[Dataset entries]
────────

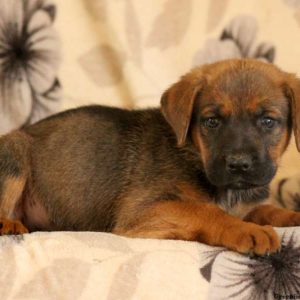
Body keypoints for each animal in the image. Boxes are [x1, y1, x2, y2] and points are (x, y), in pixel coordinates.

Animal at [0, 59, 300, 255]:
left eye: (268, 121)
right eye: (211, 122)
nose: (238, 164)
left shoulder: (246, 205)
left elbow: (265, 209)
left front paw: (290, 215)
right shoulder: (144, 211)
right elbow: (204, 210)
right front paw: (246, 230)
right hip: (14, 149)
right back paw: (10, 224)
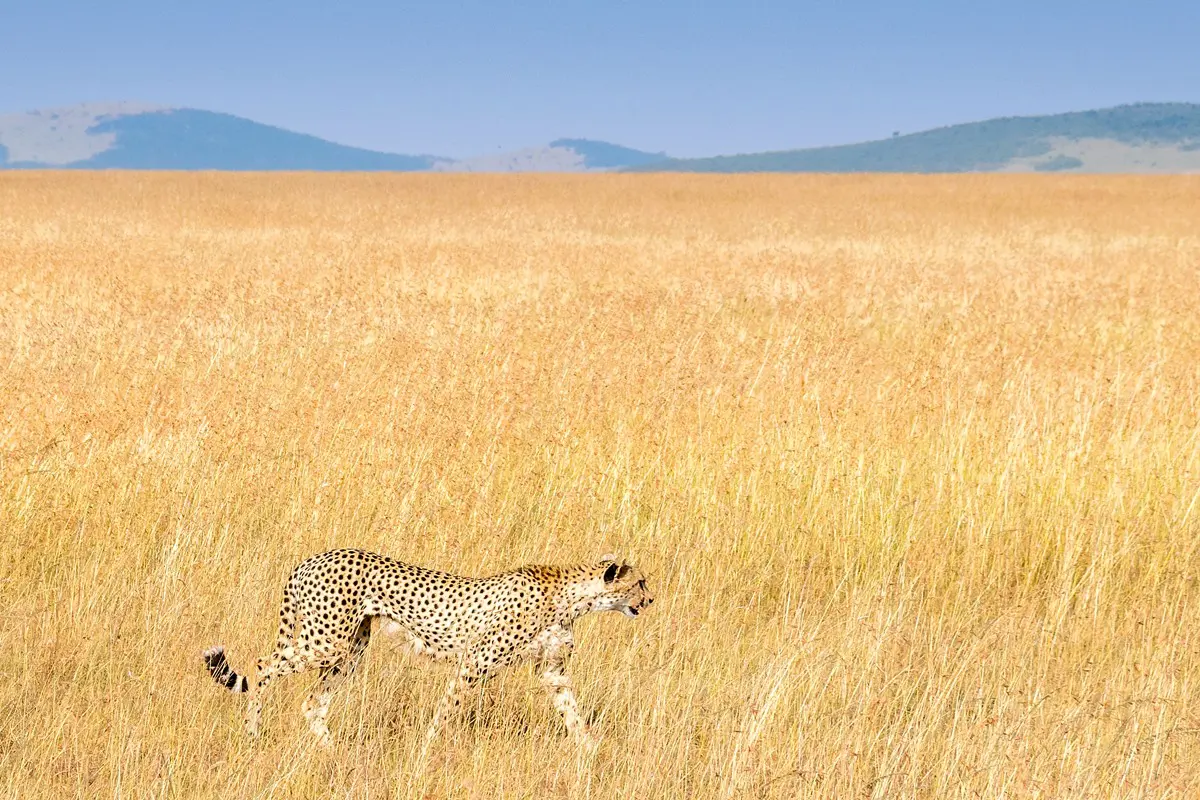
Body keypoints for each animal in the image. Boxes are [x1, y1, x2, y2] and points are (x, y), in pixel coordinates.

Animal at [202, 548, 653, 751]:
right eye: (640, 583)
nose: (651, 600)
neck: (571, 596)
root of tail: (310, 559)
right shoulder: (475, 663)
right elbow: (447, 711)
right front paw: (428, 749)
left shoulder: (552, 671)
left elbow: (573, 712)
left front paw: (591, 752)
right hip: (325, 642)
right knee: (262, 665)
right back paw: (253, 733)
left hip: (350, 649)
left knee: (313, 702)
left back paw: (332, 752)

────────

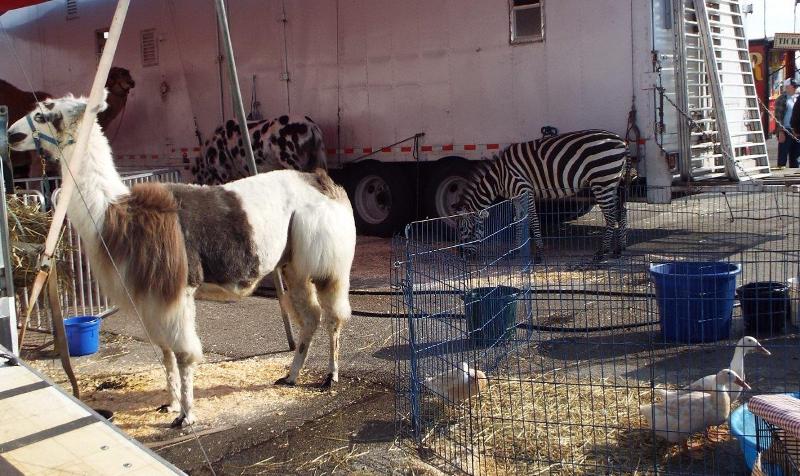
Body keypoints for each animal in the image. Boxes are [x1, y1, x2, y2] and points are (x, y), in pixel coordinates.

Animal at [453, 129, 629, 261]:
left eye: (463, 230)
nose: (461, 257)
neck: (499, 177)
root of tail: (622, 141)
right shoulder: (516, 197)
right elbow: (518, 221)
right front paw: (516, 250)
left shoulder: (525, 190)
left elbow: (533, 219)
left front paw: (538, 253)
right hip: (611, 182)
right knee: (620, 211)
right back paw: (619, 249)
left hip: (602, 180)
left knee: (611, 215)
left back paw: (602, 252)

────────

WHAT THE TASK REQUIRES
A single figure is required: the number of lines above in which the word "elbow" occurs.

SOLUTION TO THE EXERCISE
6